Best practices for scaling the write path

Change N_JOBS_PER_WORKER based on assistant characteristics

The default value of N_JOBS_PER_WORKER is 10. You can change this value to scale the maximum number of runs that can be executed at a time by a single queue worker based on the characteristics of your assistant. Some general guidelines for changing N_JOBS_PER_WORKER:
  • If your assistant is CPU bounded, the default value of 10 is likely sufficient. You might lower N_JOBS_PER_WORKER if you notice excessive CPU usage on queue workers or delays in run execution.
  • If your assistant is IO bounded, increase N_JOBS_PER_WORKER to handle more concurrent runs per worker.
There is no upper limit to N_JOBS_PER_WORKER. However, queue workers are greedy when fetching new runs, which means they will try to pick up as many runs as they have available jobs and begin executing them immediately. Setting N_JOBS_PER_WORKER too high in environments with bursty traffic can lead to uneven worker utilization and increased run execution times.

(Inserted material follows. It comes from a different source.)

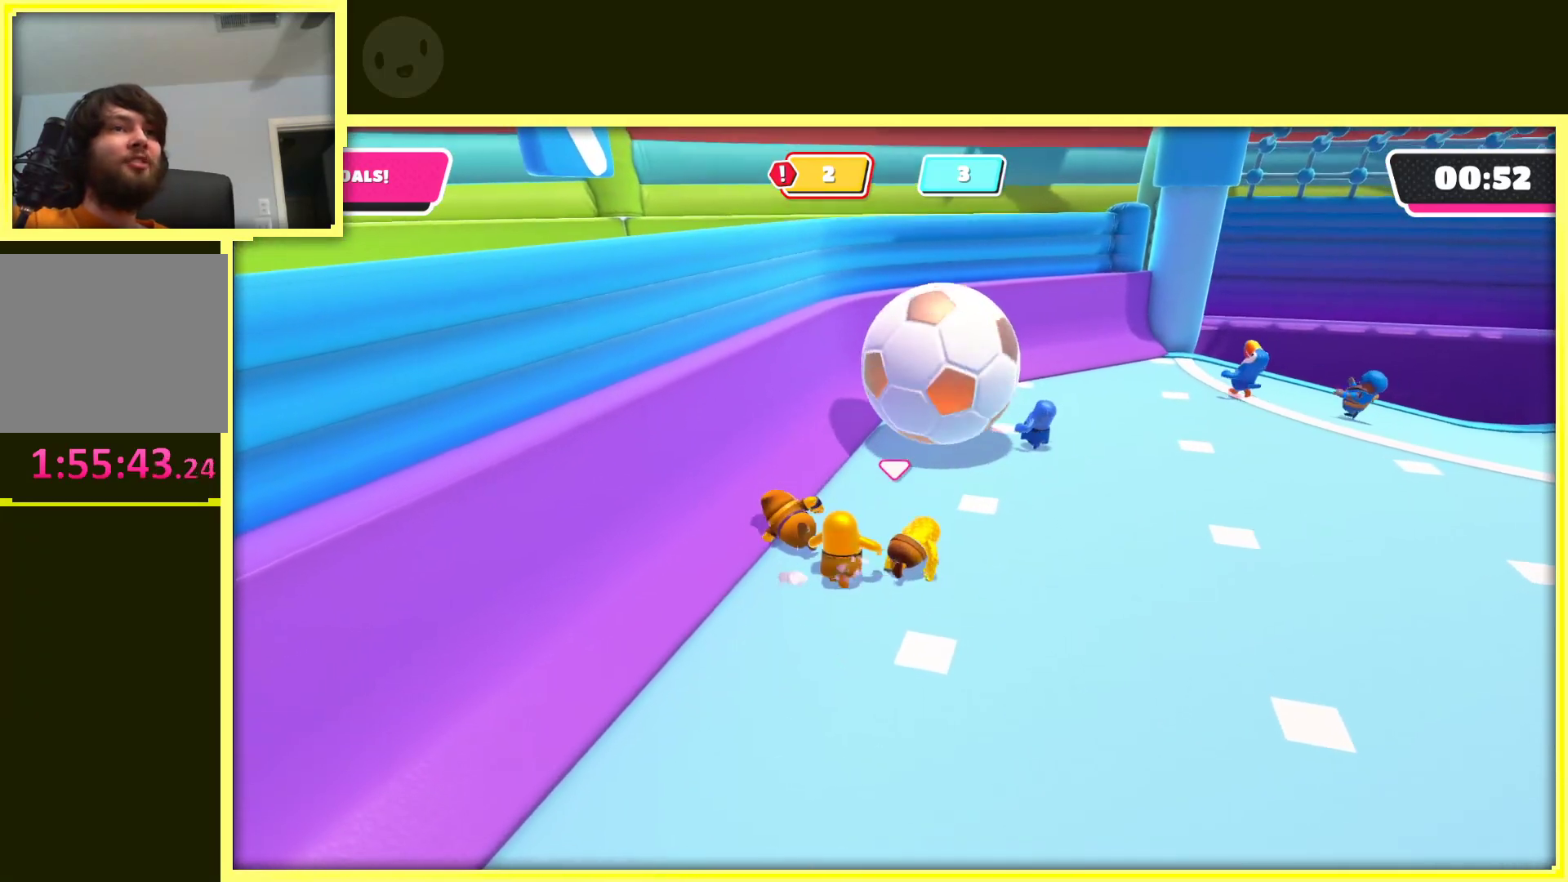
{"buttons": [], "left_stick": "down-right", "right_stick": "center", "events": [[467, "left_stick", "down-right"]]}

Avoid synchronous blocking operations

Avoid synchronous blocking operations in your code and prefer asynchronous operations. Long synchronous operations can block the main event loop, causing longer request and run execution times and potential timeouts. For example, consider an application that needs to sleep for 1 second. Instead of using synchronous code like this:
import time

def my_function():
    time.sleep(1)
Prefer asynchronous code like this:
import asyncio

async def my_function():
    await asyncio.sleep(1)
If an assistant requires synchronous blocking operations, set BG_JOB_ISOLATED_LOOPS to True to execute each run in a separate event loop.

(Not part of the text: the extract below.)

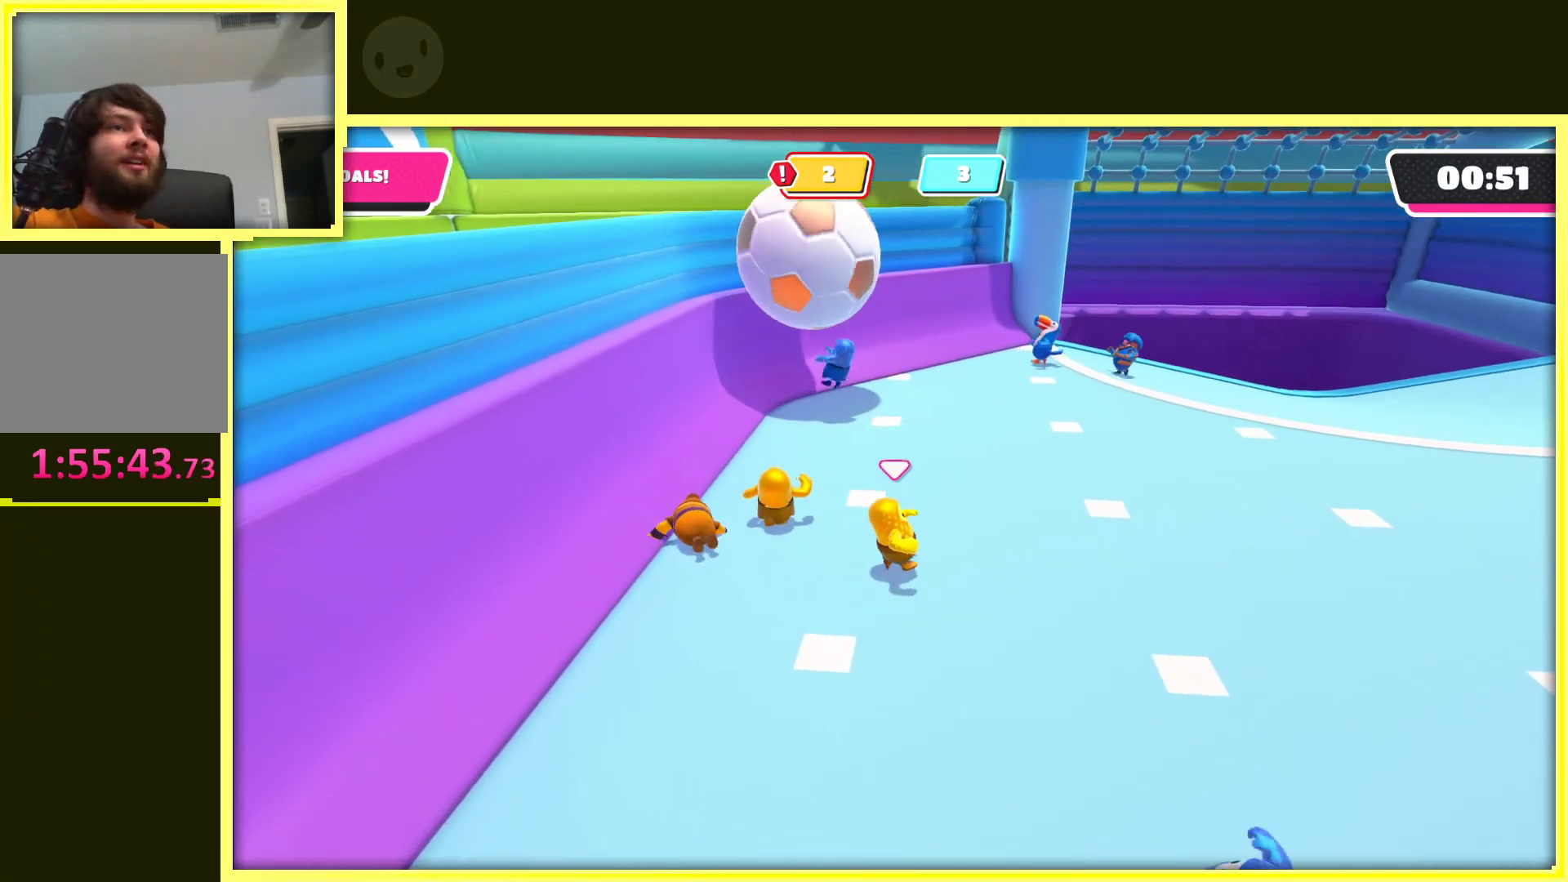
{"buttons": [], "left_stick": "up", "right_stick": "center", "events": [[100, "left_stick", "down-left"], [217, "left_stick", "up-left"], [333, "left_stick", "up"]]}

Minimize redundant checkpointing

Minimize redundant checkpointing by setting durability to the minimum value necessary to ensure your data is durable. The default durability mode is "async", meaning checkpoints are written after each step asynchronously. If an assistant needs to persist only the final state of the run, durabilitycan be set to”exit”`, storing only the final state of the run. This can be set when creating the run:
from langgraph_sdk import get_client

client = get_client(url=<DEPLOYMENT_URL>)
thread = await client.threads.create()
run = await client.runs.create(
    thread_id=thread["thread_id"],
    assistant_id="agent",
    durability="exit"
)

Self-hosted

These settings are only required for self-hosted deployments. By default, cloud deployments already have these best practices enabled.
Enable the use of queue workers
By default, the API server manages the queue and does not use queue workers. You can enable the use of queue workers by setting the queue.enabled configuration to true.
queue:
  enabled: true
This will allow the API server to offload the queue management to the queue workers, significantly reducing the load on the API server and allowing it to focus on handling requests.
Support a number of jobs equal to expected throughput
The more runs you execute in parallel, the more jobs you will need to handle the load. There are two main parameters to scale the available jobs:
  • number_of_queue_workers: The number of queue workers provisioned.
  • N_JOBS_PER_WORKER: The number of runs that a single queue work can execute at a time. Defaults to 10.
You can calculate the available jobs with the following equation:
available_jobs = number_of_queue_workers * `N_JOBS_PER_WORKER`
Throughput is then the number of runs that can be executed per second by the available jobs:
throughput_per_second = available_jobs / average_run_execution_time_seconds
Therefore, the minimum number of queue workers you should provision to support your expected steady state throughput is:
number_of_queue_workers = throughput_per_second * average_run_execution_time_seconds / `N_JOBS_PER_WORKER`
Configure autoscaling for bursty workloads
Autoscaling is disabled by default, but should be configured for bursty workloads. Using the same calculations as the previous section, you can determine the maximum number of queue workers you should allow the autoscaler to scale to based on maximum expected throughput.

Scaling for read load

Read load is primarily driven by the following factors: The following components are primarily responsible for handling read load:
  • API server: Handles the request and direct retrieval of data from the database.
  • Postgres: Handles the storage of all data, including run, thread, assistant, cron job, checkpointing and long term memory.
  • Redis: Handles the storage of ephemeral data about on-going runs, including streaming messages from queue workers to api servers.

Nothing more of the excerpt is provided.